Histoire du géologue rouge (conte océanique)
Il était une fois un géologue qui habitait l’Ecole Polytechnique. Comme il buvait beaucoup de bières, son nez était devenu tout rouge et ses camarades l’appelaient «le géologue rouge». Et lui, il n’aimait pas du tout ça.
Alors il prit son marteau, sa perceuse à paléomag, une caisse de bières et il partit pour l’Equateur à bord d’une barquette. Mais au beau milieu de l’Atlantique, la perceuse se mit inopinément en marche: elle perça un trou dans la coque et la barquette sombra au fond de l’océan avec le géologue rouge, ses instruments et les bières.
Notre héros pleurait à chaudes larmes, quand soudain il sentit quelque chose lui chatouiller les doigts de pieds.
-Qui va là!
-C’est moi, lui répondit une voix fluette, la petite argile rouge…
Et en effet, il s’agissait d’un banc d’argile rouge. Emu par cette homonymie, le géologue rouge se prit d’une grande affection pour le gentil sédiment.
-Enchanté de faire ta connaissance, dit-il. Allez, prends une bière!
-Et toi, prends une smectite ferrifère! Veux-tu m’aider à chercher ma grand-mère?
-D’accord!
Et main dans la main, ils partirent à sa recherche.
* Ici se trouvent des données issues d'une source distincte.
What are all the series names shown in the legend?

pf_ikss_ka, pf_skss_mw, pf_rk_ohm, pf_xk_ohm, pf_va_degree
La grand-mère de la petite argile rouge, c’était bien entendu la plaine abyssale. Seulement, à force de bières et de smectites, nos deux amis étaient tellement pétés qu’ils traversèrent toute la grand-mère sans même s’en apercevoir. Et voilà que bing! Ils se cognèrent la tête contre une énorme masse sombre et le géologue rouge s’écroula évanoui.
-Ouille! fit l’énorme masse sombre.
-Pardon, rougit la petite argile rouge, nous sommes perdus…pourriez-vous me dire où habite ma grand-mère?
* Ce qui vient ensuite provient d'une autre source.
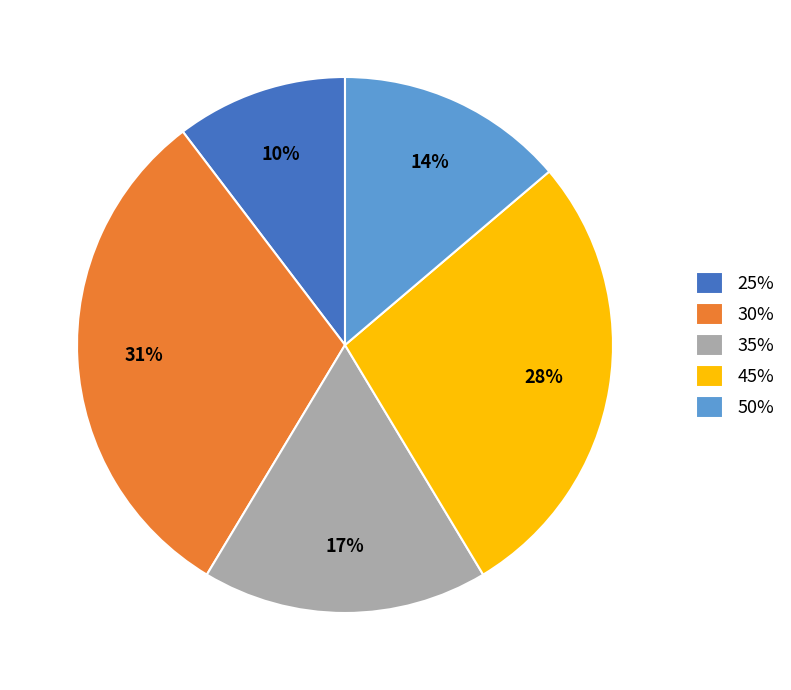

Is it true that 45% is 18% of the pie?

False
-Mais c’est moi ta grand-mère!
Pauvre petite argile rouge! Elle ne pouvait pas se douter que son interlocutrice était en réalité la terreur des fonds océaniques, l’abominable et vorace croûte continentale.
-Mais, grand-mère, dit la petite argile rouge, que tes sédiments sont étranges!
-C’est le plaisir de te voir qui m’a altérée!
-Et puis je t’imaginais plus plate…
-C’est le bonheur qui m’a soulevée!
-Et puis il me semble que…
-Pas tant d’histoires, dans mes bras mon petit!
Et l’énorme masse noire se précipita sur la petite argile rouge et la subducta en une seule bouchée.
C’est alors que notre géologue rouge, reprenant ses esprits, comprit qu’il devait à tout prix sauver sa nouvelle amie.
-Prodigieux!, s’écria-t-il, voilà des années que je suis géologue et jamais je ne m’étais aperçu que les croûtes océaniques savaient parler (en réalité il le savait très bien, vous pensez…un géologue de l’Ecole Polytechnique!). Si tu chantais aussi, quel scoop pour le monde scientifique!
La croûte continentale, qui était coquette, ouvrit une large faille et se mit à chanter à tue-tête, laissant échapper sa proie.
-Sachez, madame, dit notre héros d’un ton narquois, que tout géologue vit aux dépens de la croûte qui l’écoute…
Et sans demander son reste, il prit la petite argile rouge dans ses bras, remonta la croûte continentale, sortit de l’océan et s’en alla en Equateur.
Une fois arrivé, il attrapa tellement de coups de soleil qu’on ne remarquait plus du tout son nez rouge. Il vécut donc très heureux avec la petite argile rouge et plus tard, ayant appris l’art de la poterie chez les Indiens Quechua, il en fit une superbe chope à bière.